In the present case, it can be argued on the basis of the parliamentary report and the mandatory nature of many of the rules of the Commercial Lease Act, that these provisions are mandatory in favour of the tenant.
As a consequence of this interpretation, it cannot be ruled out that a tenant may raise the invalidity of a clause requiring him/her to operate the leased premises exclusively under a specific brand or will claim eviction damages, even if the contract dates from before 18 October 2018. It will be interesting to see how this question will be handled in practice by the courts.
In any case, this new regulation will apply to all leases signed on or after 18 October 2018, but also to leases renewed on or after that date, with the latter constituting new contracts in their own right.
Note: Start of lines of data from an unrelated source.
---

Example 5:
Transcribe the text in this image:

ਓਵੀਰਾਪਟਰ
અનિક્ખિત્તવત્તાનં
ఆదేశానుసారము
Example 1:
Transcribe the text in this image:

Counterproductive effect in certain situations
While the amendments a priori protect the franchisee-tenant, we note that the reform does not solve all the problems that the tenant may encounter, particularly when a valid post-contractual non-competition clause has been provided for in the franchise agreement. In this case, just as the franchisee who leases the commercial premises to a third party, the ex-franchisee may not operate any activities in the rented premises that fall within the scope of the non-competition clause.
The tenant's situation then raises questions about if his/her lease agreement remains in force but he/she will not be able to operate activities similar to the one covered by the franchise contract. In addition, even in the absence of a non-competition clause, a change of activity could require the landlord’s prior agreement. Without such a prior agreement from the landlord, the lessee could be accused of gross negligence, unless he/she could possibly demonstrate the landlord’s bad faith/abuse of rights. The situation of the ex-franchisee will therefore sometimes end up being uncomfortable.
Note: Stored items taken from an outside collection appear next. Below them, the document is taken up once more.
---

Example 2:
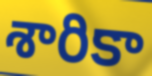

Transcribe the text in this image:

శారికా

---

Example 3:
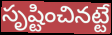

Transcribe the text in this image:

సృష్టించినట్టే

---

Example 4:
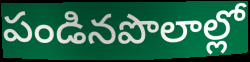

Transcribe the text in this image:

పండినపొలాల్లో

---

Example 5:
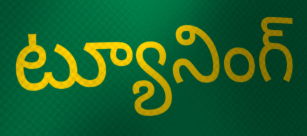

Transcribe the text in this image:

ట్యూనింగ్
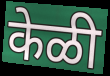
केळी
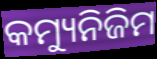
କମ୍ୟୁନିଜିମ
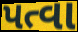
પત્વા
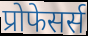
प्रोफेसर्स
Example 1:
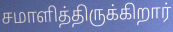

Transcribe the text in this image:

சமாளித்திருக்கிறார்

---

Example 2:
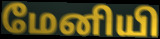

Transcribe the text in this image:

மேனியி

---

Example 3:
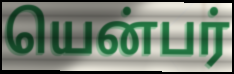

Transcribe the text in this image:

யென்பர்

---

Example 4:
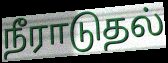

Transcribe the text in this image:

நீராடுதல்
Inapplicability to short-term leases
Based on the analysis of the structure of the Commercial Lease Act, it should also be noted that the above-mentioned amendments do not apply to leases concluded for a one-year period or less (except, in the case where the tenant remains in the premises at the end of the agreed period without opposition from the landlord, so that he/she occupies them for a total duration of more than one year).
The scale tips more (too much?) towards the franchisee tenant
The goal pursued by the Walloon legislator is very clear: the aim of the Regional Act is to protect the franchisee-tenant.
Nevertheless, the Council of State was quite critical in its advisory opinion on the preliminary draft of the Regional Act. In its view, the new changes only seem to privilege the interests of tenant-franchisees instead of those of landlord-franchisors, which could constitute a violation of the principle of proportionality.
The Walloon legislator did not really respond to these criticisms, and insisted merely on the legal certainty that the Regional Act would provide.
Conclusion: it is necessary to adapt the contracts used in Wallonia
The regionalisation of the Commercial Lease Act has direct and vital consequences for commercial partnership contracts and, consequently, for franchise contracts.
In this respect, the Walloon legislator clearly wanted to protect the franchisee: not only can he/she continue to operate the commercial premises after the end of the franchise agreement, but he/she will also be entitled, contrary to what was the case, to eviction damages if the franchisor also decides to terminate the lease agreement.
The main actors will have to be careful that the contracts they generally use in the Walloon Region take these new provisions into account, not to mention that they will also have to handle both separate regimes of the franchise agreement and the commercial lease agreement in a consistent and prudent manner.